---------- PROVIDED DATA

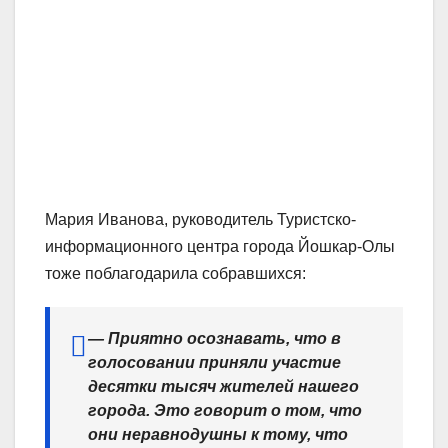
Мария Иванова,
руководитель Туристско-
информационного центра города
Йошкар-Олы
тоже поблагодарила собравшихся:
—
Приятно осознавать, что в
голосовании приняли участие
десятки тысяч жителей нашего
города. Это говорит о том, что
они неравнодушны к тому, что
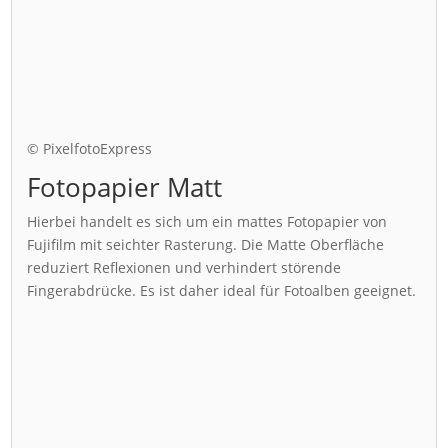
© PixelfotoExpress
Fotopapier Matt
Hierbei handelt es sich um ein mattes Fotopapier von
Fujifilm mit seichter Rasterung. Die Matte Oberfläche
reduziert Reflexionen und verhindert störende
Fingerabdrücke. Es ist daher ideal für Fotoalben geeignet.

--------------------

### WHAT TO DO
Rewrite every line of text from the material above as a numbered list, skipping any blank lines. Leave the pictures out of your answer.

### ANSWER TO THIS PROBLEM
1. Мария Иванова,
2. руководитель Туристско-
3. информационного центра города
4. Йошкар-Олы
5. тоже поблагодарила собравшихся:
6. —
7. Приятно осознавать, что в
8. голосовании приняли участие
9. десятки тысяч жителей нашего
10. города. Это говорит о том, что
11. они неравнодушны к тому, что
12. © PixelfotoExpress
13. Fotopapier Matt
14. Hierbei handelt es sich um ein mattes Fotopapier von
15. Fujifilm mit seichter Rasterung. Die Matte Oberfläche
16. reduziert Reflexionen und verhindert störende
17. Fingerabdrücke. Es ist daher ideal für Fotoalben geeignet.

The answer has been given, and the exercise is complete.